Sort of like a casserole. But since broccoli casseroles typically use flours or crackers to bind, I’d say this is more of a cheesy broccoli. Whatever you want to call it, it’s incredibly yummy. The 3 types of cheese as well as chicken stock infused cream result in a broccoli that explodes with flavour – this is not your garden variety broccoli with some melted cheese on top. A worthy sidekick to any meat dish.
- Broccoli – enough to fill a 9×13 baking dish
- 1/2 cup whipping cream
- 1 chicken bouillon cube*
- 1/4 tsp paprika (optional)
- 1 onion, finely chopped
- 2 Tbsp. thyme
- 2 cups Asiago cheese, grated
- 3 cups aged Cheddar cheese, grated
- 1/2 cup Parmesan cheese, grated
- Salt and pepper
*Chicken bouillon cubes often contain MSG. The best ones I’ve been able to find are Harvest Sun Organic Chicken Bouillon Cubes at Whole Foods. Ingredients: salt, yeast extract, potato starch, non-hydrogenated palm oil, chicken fat, dehydrated chicken, celery, onions, turmeric, parsley, lovage, natural rosemary flavour. Yeast extract can be a hidden source of MSG, so I don’t use these that often just in case. If you’d prefer, feel free to use a little less whipping cream and add some actual chicken broth instead.
1. Preheat oven to 350.
2. Prepare broccoli florets and place them in baking dish – use the stems/core for something else.
3. Over medium heat, warm up whipping cream, stirring frequently.
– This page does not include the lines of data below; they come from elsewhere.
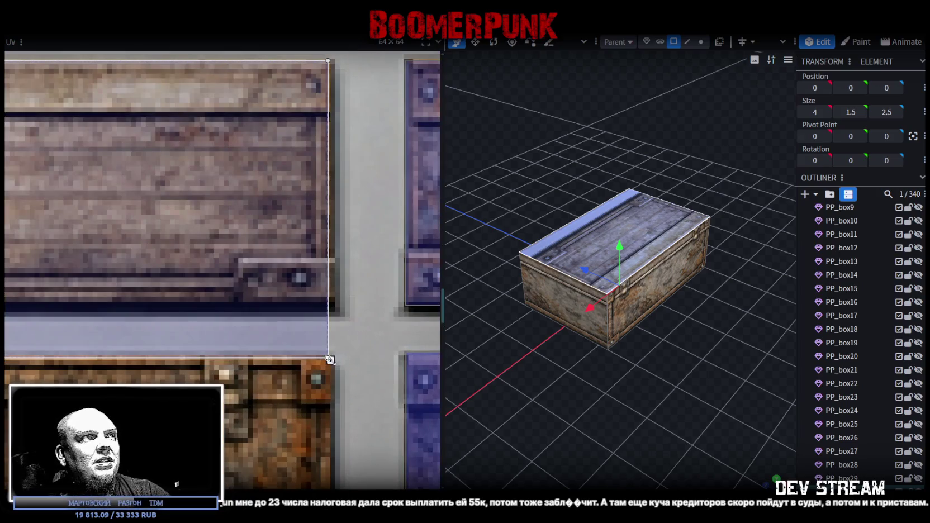
drag(329, 360, 333, 302)
scroll(861, 347, down, 3)
scroll(861, 346, down, 2)
Step: Reselect PP_box30 and duplicate it as the new PP_box31 element
click(761, 444)
mouse_move(760, 444)
mouse_down()
mouse_move(654, 427)
mouse_move(707, 409)
mouse_up()
click(646, 312)
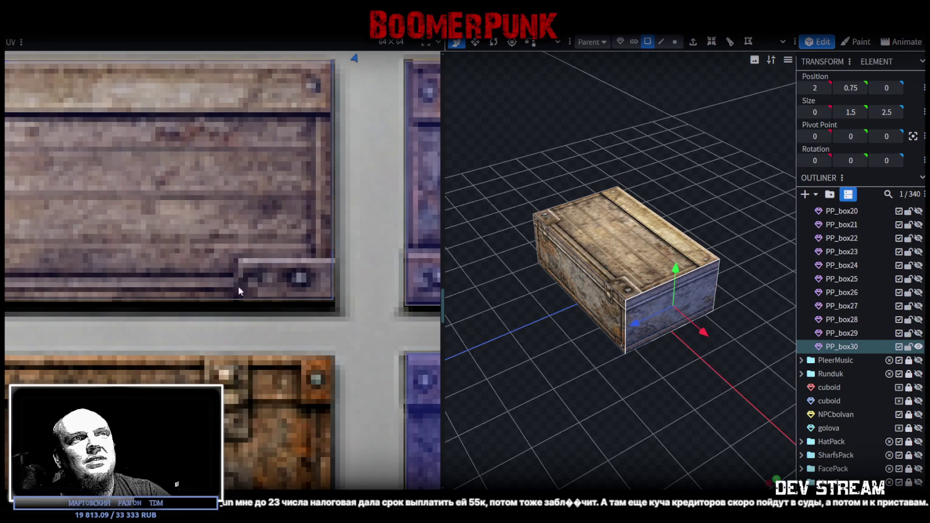
scroll(275, 290, down, 3)
scroll(202, 294, down, 3)
mouse_move(527, 372)
mouse_down()
mouse_move(516, 338)
mouse_move(595, 338)
mouse_up()
key(ctrl+d)
Step: Lock PP_box30 and undo back to the blue metal panel mapping on PP_box31
click(908, 347)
Dissolve bouillon cube in the cream, and add thyme and paprika (optional).
4. Pour whipping cream mixture over the broccoli and sprinkle with the onion.
5. Season broccoli generously with salt and pepper.
5. Cover the broccoli with 3/4 of the Asiago and cheddar cheeses.
6. Cover Pyrex with aluminum foil.
7. Bake broccoli until tender, approximately 30 min.
8. Cover with remainder of the Asiago and cheddar cheese, and sprinkle the Parmesan on top.
9. Bake just until the top layer of cheese melts, approximately 5 minutes.
10. After plating the broccoli, scoop some cream over top.